Dean Starkman, in an article in the September/October 2008 issue of the Columbia Journalism Review, headlined Boiler Room: The business press is missing the crooked heart of the credit crisis, argues that "needlessly tentative coverage has led to a serious false-balance problem."

He writes:
Worse, from a tedium standpoint, the failure to assemble an easily gettable record has perpetuated a particularly sterile argument over who’s to blame. David Brooks, George Will, and other cultural conservatives—let’s call them behavioralists—have felt free to blame the unraveling of the financial system on some sort of spontaneous mass deterioration of public morals. Structuralists like myself, meanwhile, argue that people didn’t change, the marketplace did. Most journalists, I would argue, retreat to the mushy middle: the there-is-plenty-of-blame-to-go-around school, a theory of more generalized cultural decay that includes undisciplined lenders as well as irresponsible borrowers.

The trouble with this debate is that all the evidence is on my side...

And by the way, the Bush administration and the Federal Reserve agree with me...

The Federal Bureau of Investigation also suspects I’m right, having opened criminal probes of lending practices at twenty-one companies, including Countrywide, IndyMac, and other market leaders.

(Emphasis added)

In other words, is Atlantic Yards simply a question of jobs and housing versus traffic and other environmental impacts? Or is it, more fundamentally, an example of a planning and approval process that is increasingly difficult to defend?

(Remember, even former Deputy Mayor Dan Doctoroff concedes that Atlantic Yards should've gone through the city's Uniform Land Use Review Procedure, or ULURP, which would've required local votes and added legitimacy. And city housing official Holly Leicht acknowledges that “ULURP is awfully late to start a conversation about a large project.")

The problem with neutrality

Former Los Angeles Times reporter Laurie Becklund, co-author of two books and winner of a team Pulitzer, commented:
It has always seemed to me that one of the most dangerous errors of American journalism is mistaking the center for neutral. The center is a mid-point on a sliding scale. Its place is determined by opinions and prevailing winds.

Neutral is, or should be, the radical willingness to find and communicate what's true, no matter whether that truth lies in the middle or to one side.

This is hardly a novel notion, and no decent journalist wants to be unfair or wrong. Often, we don't know the facts. But, when was the last time you read a "for the record" from a news organization apologizing for tacitly reassuring the public, often over and over again, even after the facts were in, that it had missed reporting the very heart of the matter?
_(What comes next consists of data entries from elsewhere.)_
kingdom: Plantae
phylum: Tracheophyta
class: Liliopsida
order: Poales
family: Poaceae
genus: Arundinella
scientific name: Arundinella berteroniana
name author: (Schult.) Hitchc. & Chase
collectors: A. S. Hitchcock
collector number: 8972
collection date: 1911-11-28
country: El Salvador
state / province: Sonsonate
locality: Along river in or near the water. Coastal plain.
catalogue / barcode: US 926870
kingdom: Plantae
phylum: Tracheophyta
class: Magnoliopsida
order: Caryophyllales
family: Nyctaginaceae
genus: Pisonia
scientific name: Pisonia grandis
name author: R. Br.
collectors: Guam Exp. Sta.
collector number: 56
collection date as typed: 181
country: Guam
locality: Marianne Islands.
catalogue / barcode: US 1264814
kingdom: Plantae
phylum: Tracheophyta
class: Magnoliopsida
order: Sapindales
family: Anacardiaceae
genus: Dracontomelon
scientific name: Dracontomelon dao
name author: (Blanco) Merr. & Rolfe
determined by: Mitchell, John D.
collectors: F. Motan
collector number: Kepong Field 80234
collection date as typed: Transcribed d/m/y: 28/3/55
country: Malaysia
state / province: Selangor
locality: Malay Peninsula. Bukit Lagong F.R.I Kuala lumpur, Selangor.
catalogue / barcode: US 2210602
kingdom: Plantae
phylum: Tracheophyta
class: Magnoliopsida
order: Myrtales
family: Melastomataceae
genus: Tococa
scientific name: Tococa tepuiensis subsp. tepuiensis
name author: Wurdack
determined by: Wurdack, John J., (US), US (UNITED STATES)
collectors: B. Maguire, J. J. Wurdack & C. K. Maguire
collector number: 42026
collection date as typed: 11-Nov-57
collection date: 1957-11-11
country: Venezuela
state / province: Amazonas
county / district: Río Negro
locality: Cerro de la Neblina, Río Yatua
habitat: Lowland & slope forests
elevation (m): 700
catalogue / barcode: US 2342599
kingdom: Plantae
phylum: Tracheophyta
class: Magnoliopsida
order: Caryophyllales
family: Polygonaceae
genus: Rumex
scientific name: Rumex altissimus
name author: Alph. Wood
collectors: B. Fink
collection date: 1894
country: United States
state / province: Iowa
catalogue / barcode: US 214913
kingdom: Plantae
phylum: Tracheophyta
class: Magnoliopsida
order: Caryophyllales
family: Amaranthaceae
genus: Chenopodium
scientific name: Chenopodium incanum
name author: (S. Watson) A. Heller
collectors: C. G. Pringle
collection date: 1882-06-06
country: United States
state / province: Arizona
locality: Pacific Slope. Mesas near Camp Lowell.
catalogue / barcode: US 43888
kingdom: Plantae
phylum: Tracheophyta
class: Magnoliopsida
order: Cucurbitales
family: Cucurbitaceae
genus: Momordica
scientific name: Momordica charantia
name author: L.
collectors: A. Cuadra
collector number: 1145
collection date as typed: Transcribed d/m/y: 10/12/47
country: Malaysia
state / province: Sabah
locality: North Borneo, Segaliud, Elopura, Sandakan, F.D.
For example, why hasn't the New York Daily News explained that taxpayers paid for the front-page Bonanza it claimed developer Forest City Ratners was offering homeowners in the Atlantic Yards footprint? And why hasn't the New York Times explained that taxpayers paid for helping former footprint residents find "greener grass"?

Deciding what matters

Becklund muses:
Especially when resources are so limited, I hope reporters ask themselves each day, what am I writing today that truly matters? Stories aren't written by packs. Each one is the result of decisions an individual human being makes with each phone call and each keystroke, and which individual editors either validate or question at the end of the day. When we do not think clearly, or when we are not bold enough to find and put forward the facts, regardless of public opinion, we may be safe, but our readers and viewers may well wind up losing their savings, their homes, or even their lives.


Why exactly did the Daily News publish a news story last May based entirely on Bruce Ratner's self-serving op-ed regarding the project's timeline, without offering any shred of skepticism?

If someone is bold enough to decide, say, Forest City Ratner's bailout of ACORN story is worth covering, they'll write it. I think it's an easy call.